Community Land Trusts HPD staff stressed their devotion to creating new tools to protect tenants, especially their recent investment of $500,000 in the East Harlem/El Barrio Community Land Trust, which will help the land trust acquire two city-owned properties. But Lynn Lewis of the community land trust said they had ambition to play an even larger role—acquiring even more city-owned properties and also vacant land in the community.

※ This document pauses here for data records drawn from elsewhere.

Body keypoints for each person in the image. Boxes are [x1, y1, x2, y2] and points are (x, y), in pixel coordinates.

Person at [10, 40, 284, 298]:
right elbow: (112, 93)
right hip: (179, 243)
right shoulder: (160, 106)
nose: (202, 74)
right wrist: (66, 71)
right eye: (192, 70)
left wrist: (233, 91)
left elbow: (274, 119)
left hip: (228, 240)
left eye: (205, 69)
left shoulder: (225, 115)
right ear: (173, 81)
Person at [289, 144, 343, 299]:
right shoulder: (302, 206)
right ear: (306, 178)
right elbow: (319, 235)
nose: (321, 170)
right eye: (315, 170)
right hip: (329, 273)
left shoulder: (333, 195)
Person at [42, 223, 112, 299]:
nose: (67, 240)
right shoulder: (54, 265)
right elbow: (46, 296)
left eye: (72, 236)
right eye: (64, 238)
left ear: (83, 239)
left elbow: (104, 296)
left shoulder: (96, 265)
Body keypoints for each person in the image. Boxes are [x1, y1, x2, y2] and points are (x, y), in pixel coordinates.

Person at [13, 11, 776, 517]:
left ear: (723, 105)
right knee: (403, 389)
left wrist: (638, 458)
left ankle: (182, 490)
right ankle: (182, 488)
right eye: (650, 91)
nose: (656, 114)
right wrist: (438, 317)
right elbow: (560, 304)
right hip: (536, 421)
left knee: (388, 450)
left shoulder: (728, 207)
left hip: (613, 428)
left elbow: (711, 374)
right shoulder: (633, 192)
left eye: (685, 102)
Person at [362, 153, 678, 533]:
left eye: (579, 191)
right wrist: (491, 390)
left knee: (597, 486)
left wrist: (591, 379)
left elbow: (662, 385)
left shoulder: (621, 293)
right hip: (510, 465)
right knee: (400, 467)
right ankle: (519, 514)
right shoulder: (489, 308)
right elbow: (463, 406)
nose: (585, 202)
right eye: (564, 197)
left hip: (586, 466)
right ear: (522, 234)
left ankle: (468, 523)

Getting to the heart of the dispute Commissioner Irwin Cantor, an engineer, asked Brewer to explain why she would opt for a less dense rezoning. “I believe one of the reasons that these plans came to allow more bulk, more density is to … make it attractive to allow for developers to come in and build the affordable housing,” he said (the administration has also said in the past that a higher upzoning will allow the creation of more affordable units). Brewer’s response: she could see how a more modest rezoning would be an issue for developers looking to make a profit, but she’d like to see more nonprofits building.

Timing of the certificate of no harassment program Commissioner Michelle de La Uz asked HPD chief Torres-Springer whether it made sense to pass the rezoning before the city had finalized legislation for a potential certificate of no harassment pilot program, which would increase oversight of landlords seeking to demolish or renovate buildings in targeted areas. Torres-Springer said she believed “it’s certainly not the only thing that exists to accomplish the shared goals” of preventing harassment, and that the rezoning should go forward, but members of Community Voices Heard instead opposed a rezoning and wanted the certificate program enacted immediately.

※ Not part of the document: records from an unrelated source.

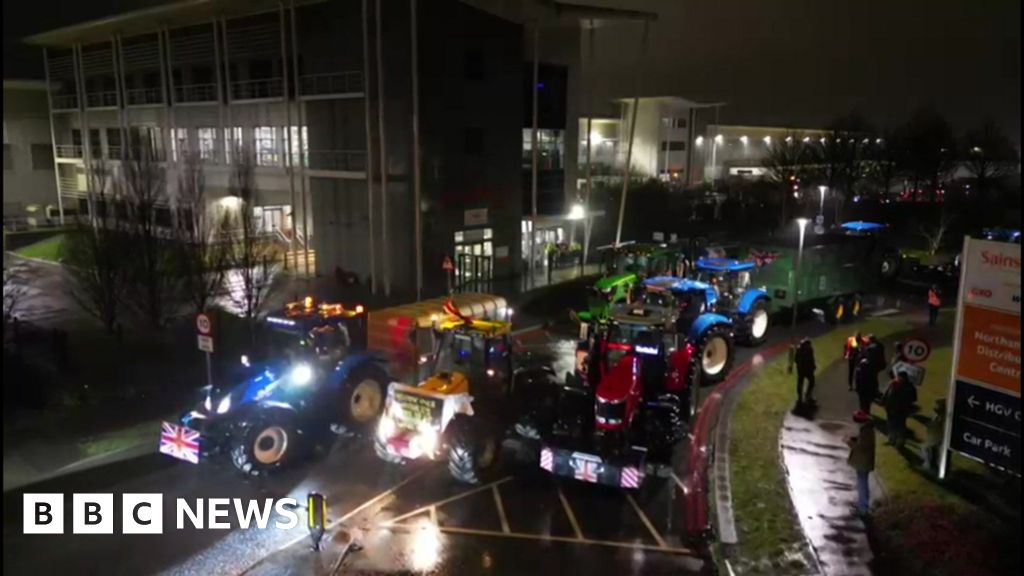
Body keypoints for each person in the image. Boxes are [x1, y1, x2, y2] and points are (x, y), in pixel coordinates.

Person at [846, 410, 876, 517]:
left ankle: (863, 508)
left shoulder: (866, 431)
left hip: (863, 462)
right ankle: (862, 505)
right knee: (862, 483)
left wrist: (849, 442)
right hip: (863, 462)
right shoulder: (866, 429)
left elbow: (861, 447)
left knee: (862, 485)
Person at [883, 371, 916, 447]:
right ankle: (891, 439)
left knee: (900, 425)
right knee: (891, 424)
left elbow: (913, 398)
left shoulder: (908, 386)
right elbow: (887, 394)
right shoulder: (893, 384)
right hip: (890, 409)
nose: (898, 378)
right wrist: (884, 402)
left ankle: (900, 441)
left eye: (899, 377)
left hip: (901, 410)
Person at [921, 398, 947, 472]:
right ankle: (933, 465)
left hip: (938, 437)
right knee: (933, 451)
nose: (935, 407)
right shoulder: (938, 415)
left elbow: (937, 425)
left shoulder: (941, 416)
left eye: (937, 406)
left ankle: (928, 465)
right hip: (936, 437)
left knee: (925, 448)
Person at [794, 337, 817, 405]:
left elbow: (796, 360)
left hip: (800, 369)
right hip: (807, 370)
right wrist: (813, 367)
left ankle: (800, 398)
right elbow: (811, 360)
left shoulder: (799, 349)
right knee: (812, 381)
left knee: (800, 383)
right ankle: (808, 395)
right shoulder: (809, 349)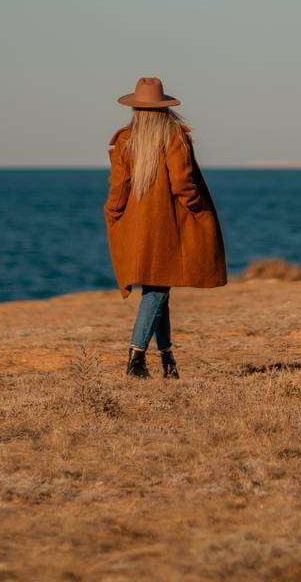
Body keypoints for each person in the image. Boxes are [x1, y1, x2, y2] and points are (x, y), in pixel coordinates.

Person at [104, 76, 227, 379]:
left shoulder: (125, 140)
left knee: (158, 286)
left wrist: (112, 214)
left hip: (138, 226)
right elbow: (183, 182)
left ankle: (168, 360)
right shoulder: (173, 135)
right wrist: (198, 209)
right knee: (157, 289)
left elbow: (118, 190)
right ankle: (136, 357)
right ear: (164, 107)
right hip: (169, 224)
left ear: (136, 108)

Sendero Verde After about three and a half hours of testimony on the rezoning, representatives from Union Settlement and DREAM charter school, who spoke out against the rezoning, lent their support to the 100 percent affordable housing complex that the city and developers are planning for the ballfields at 111th street. The complex will include space for community gardens, Union Settlement’s services and a new DREAM school. There were also about nine people signed up to speak in opposition, but they had already left; Brewer earlier said she conditionally supported the project but would like to see nonprofits or community land trusts included in the development team and that not just 40 percent, but 100 percent, be guaranteed “permanently” affordable.